The bcc collection of BPF tools had a pull request for cachetop, which uses a top-like display to show page cache statistics by process. Great! However, when I tested it, it hit a segfault:

Note that it says "Segmentation fault" and not "Segmentation fault (core dumped)". I'd like a core dump to debug this. (A core dump is a copy of process memory – the name coming from the era of magnetic core memory – and can be investigated using a debugger.)

Core dump analysis is one approach for debugging, but not the only one. I could run the program live in gdb to inspect the issue. I could also use an external tracer to grab data and stack traces on segfault events. We'll start with core dumps.

2. Fixing Core Dumps

I'll check the core dump settings:

ulimit -c shows the maximum size of core dumps created, and it's set to zero: disabling core dumps (for this process and its children).
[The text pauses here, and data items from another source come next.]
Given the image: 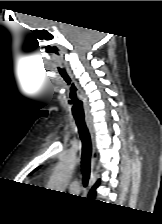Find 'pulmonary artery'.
Segmentation results:
<instances>
[{"mask_svg":"<svg viewBox=\"0 0 162 224\" xmlns=\"http://www.w3.org/2000/svg\"><path fill=\"white\" fill-rule=\"evenodd\" d=\"M81 189V181L79 179H73L71 180L70 184H69V190L72 193H78Z\"/></svg>","mask_w":162,"mask_h":224,"instance_id":"obj_1","label":"pulmonary artery"}]
</instances>
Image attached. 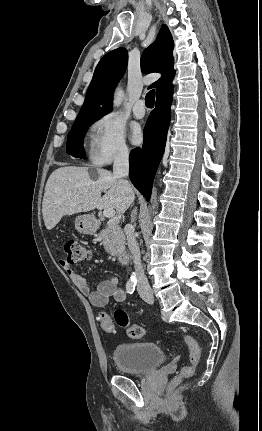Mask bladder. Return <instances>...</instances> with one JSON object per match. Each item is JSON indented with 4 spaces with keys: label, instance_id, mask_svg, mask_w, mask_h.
<instances>
[{
    "label": "bladder",
    "instance_id": "1",
    "mask_svg": "<svg viewBox=\"0 0 262 431\" xmlns=\"http://www.w3.org/2000/svg\"><path fill=\"white\" fill-rule=\"evenodd\" d=\"M164 348L153 342L120 344L115 349V362L122 372L145 374L158 369L165 361Z\"/></svg>",
    "mask_w": 262,
    "mask_h": 431
}]
</instances>
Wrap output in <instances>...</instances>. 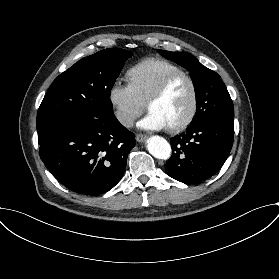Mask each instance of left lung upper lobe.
I'll return each instance as SVG.
<instances>
[{"mask_svg":"<svg viewBox=\"0 0 279 279\" xmlns=\"http://www.w3.org/2000/svg\"><path fill=\"white\" fill-rule=\"evenodd\" d=\"M165 58L175 61L190 72L196 94V114L190 125L203 119L217 118L234 121L231 97L220 76L203 66L194 56L184 52L157 50Z\"/></svg>","mask_w":279,"mask_h":279,"instance_id":"obj_1","label":"left lung upper lobe"}]
</instances>
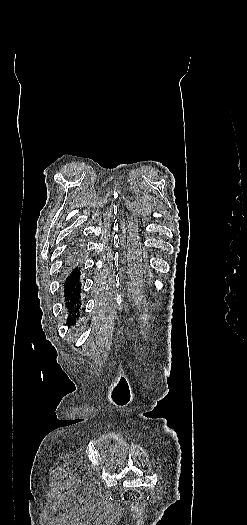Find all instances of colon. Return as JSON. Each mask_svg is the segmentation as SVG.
<instances>
[{
    "label": "colon",
    "mask_w": 247,
    "mask_h": 525,
    "mask_svg": "<svg viewBox=\"0 0 247 525\" xmlns=\"http://www.w3.org/2000/svg\"><path fill=\"white\" fill-rule=\"evenodd\" d=\"M142 495H143V491L141 489H126L124 492H123V499L124 500H138L140 498H142Z\"/></svg>",
    "instance_id": "1"
}]
</instances>
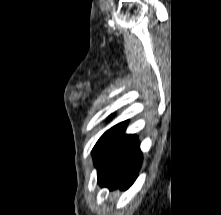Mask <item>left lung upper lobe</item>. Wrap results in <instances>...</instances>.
<instances>
[{
	"label": "left lung upper lobe",
	"instance_id": "obj_1",
	"mask_svg": "<svg viewBox=\"0 0 221 215\" xmlns=\"http://www.w3.org/2000/svg\"><path fill=\"white\" fill-rule=\"evenodd\" d=\"M108 131H109V130H108ZM108 131H106V132L100 137V139L97 141V143L95 144V146H94V148H93V150H92V155H93L94 160L96 159V157H97V155H98V153H99V151H100V149H101V147H102V145H103V143H104V139H105V137H106Z\"/></svg>",
	"mask_w": 221,
	"mask_h": 215
}]
</instances>
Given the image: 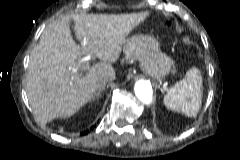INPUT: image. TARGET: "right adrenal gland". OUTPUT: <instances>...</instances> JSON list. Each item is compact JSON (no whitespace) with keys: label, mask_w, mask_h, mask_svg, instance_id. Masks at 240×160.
Wrapping results in <instances>:
<instances>
[{"label":"right adrenal gland","mask_w":240,"mask_h":160,"mask_svg":"<svg viewBox=\"0 0 240 160\" xmlns=\"http://www.w3.org/2000/svg\"><path fill=\"white\" fill-rule=\"evenodd\" d=\"M105 88H100L97 93L94 95L93 100L99 99L101 97V92L104 91Z\"/></svg>","instance_id":"right-adrenal-gland-1"}]
</instances>
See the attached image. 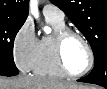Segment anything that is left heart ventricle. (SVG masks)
<instances>
[{
    "label": "left heart ventricle",
    "mask_w": 107,
    "mask_h": 89,
    "mask_svg": "<svg viewBox=\"0 0 107 89\" xmlns=\"http://www.w3.org/2000/svg\"><path fill=\"white\" fill-rule=\"evenodd\" d=\"M64 60L72 73L82 72L88 65L89 55L84 43L77 37H69L64 44Z\"/></svg>",
    "instance_id": "1"
}]
</instances>
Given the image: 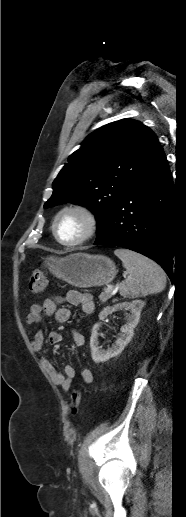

The /proc/.../core_pattern is set to just "core", which will drop a core dump file called "core" in the current directory. That will be ok for now, but I'll show how to set this up for a global location:

You can customize that core_pattern further; eg, %h for hostname and %t for time of dump. The options are documented in the Linux kernel source, under Documentation/sysctl/kernel.txt.

To make the core_pattern permanent, and survive reboots, you can set it via "kernel.core_pattern" in /etc/sysctl.conf.

Trying again:

That's better: we have our core dump.

3. Starting GDB

Now I'll run gdb with the target program location (using shell substitution, "`", although you should specify the full path unless you're sure that will work), and the core dump file:

The last two lines are especially interesting: it tells us it's a segmentation fault in the doupdate() function from the libncursesw library. That's worth a quick web search in case it's a well-known issue. I took a quick look but didn't find a single common cause.

I already can guess what libncursesw is for, but if that were foreign to you, then being under "/lib" and ending in ".so.*" shows it's a shared library, which might have a man page, website, package description, etc.

I happen to be debugging this on Ubuntu, but the Linux distro shouldn't matter for gdb usage.

4. Back Trace

Stack back traces show how we arrived at the point of fail, and are often enough to help identify a common problem. It's usually the first command I use in a gdb session: bt (short for backtrace):

Read from bottom up, to go from parent to child. The "??" entries are where symbol translation failed. Stack walking – which produces the stack trace – can also fail. In that case you'll likely see a single valid frame, then a small number of bogus addresses. If symbols or stacks are too badly broken to make sense of the stack trace, then there are usually ways to fix it: installing debug info packages (giving gdb more symbols, and letting it do DWARF-based stack walks), or recompiling the software from source with frame pointers and debugging information (-fno-omit-frame-pointer -g). Many of the above "??" entries can be fixed by adding the python-dbg package.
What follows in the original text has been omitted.